=== STATED GOAL ===
Find each line below that contains the string "instrument", matching case exactly, and copy those lines in full.

- - - - -

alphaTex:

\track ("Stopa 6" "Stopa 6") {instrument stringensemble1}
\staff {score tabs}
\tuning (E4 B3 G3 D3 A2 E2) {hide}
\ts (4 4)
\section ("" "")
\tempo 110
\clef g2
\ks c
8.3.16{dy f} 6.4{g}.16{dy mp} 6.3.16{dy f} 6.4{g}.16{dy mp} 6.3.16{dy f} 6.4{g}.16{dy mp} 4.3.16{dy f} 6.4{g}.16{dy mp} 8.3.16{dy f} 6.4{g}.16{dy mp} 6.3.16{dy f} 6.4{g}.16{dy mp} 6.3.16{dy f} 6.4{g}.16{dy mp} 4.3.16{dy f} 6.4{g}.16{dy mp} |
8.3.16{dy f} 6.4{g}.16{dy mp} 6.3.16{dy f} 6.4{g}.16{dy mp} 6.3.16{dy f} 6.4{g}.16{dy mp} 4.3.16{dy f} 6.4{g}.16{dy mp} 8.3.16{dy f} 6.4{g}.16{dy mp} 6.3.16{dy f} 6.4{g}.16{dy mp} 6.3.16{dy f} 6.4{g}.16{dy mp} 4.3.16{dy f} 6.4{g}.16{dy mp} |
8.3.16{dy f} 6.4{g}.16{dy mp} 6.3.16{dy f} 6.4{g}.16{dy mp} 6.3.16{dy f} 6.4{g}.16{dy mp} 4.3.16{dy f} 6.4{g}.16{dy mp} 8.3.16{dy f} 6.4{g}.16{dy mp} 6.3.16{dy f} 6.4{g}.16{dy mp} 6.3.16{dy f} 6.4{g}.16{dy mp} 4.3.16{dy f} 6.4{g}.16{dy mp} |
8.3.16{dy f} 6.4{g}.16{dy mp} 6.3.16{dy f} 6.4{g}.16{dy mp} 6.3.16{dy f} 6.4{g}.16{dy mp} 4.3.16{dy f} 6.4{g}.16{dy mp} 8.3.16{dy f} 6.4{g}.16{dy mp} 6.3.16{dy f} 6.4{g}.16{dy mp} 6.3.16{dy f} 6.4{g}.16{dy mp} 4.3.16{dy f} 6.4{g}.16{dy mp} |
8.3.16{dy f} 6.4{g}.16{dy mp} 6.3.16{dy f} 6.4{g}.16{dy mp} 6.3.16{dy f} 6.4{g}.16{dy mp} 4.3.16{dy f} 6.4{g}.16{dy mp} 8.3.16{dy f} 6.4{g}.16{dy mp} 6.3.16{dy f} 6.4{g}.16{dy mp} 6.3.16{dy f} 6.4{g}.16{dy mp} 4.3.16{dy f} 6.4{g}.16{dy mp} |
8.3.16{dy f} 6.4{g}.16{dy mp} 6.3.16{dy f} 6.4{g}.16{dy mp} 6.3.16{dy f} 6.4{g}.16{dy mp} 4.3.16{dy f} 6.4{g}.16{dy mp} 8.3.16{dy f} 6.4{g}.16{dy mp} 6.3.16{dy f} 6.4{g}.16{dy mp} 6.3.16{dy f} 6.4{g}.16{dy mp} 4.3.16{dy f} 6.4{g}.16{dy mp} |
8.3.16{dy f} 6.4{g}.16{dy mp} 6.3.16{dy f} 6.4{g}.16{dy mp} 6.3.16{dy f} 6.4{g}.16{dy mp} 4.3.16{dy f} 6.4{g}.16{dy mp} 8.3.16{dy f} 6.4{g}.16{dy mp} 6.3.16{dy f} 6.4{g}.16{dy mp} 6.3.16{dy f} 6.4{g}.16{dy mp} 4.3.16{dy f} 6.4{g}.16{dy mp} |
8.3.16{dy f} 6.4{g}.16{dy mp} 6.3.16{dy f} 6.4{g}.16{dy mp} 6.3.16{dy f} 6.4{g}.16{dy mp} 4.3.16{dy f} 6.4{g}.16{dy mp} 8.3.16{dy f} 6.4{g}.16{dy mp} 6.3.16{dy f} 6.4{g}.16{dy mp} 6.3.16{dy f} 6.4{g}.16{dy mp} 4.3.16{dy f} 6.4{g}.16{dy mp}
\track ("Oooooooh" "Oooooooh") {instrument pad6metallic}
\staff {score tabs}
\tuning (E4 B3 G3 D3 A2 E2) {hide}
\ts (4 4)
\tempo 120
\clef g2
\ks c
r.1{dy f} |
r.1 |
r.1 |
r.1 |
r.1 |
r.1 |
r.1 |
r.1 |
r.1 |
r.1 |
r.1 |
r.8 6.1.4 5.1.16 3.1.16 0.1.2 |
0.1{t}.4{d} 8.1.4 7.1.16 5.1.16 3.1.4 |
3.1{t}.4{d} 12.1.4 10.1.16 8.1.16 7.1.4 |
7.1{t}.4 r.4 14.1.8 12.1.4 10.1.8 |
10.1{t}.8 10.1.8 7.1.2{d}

- - - - -

=== TASK RESPONSE ===
\track ("Stopa 6" "Stopa 6") {instrument stringensemble1}
\track ("Oooooooh" "Oooooooh") {instrument pad6metallic}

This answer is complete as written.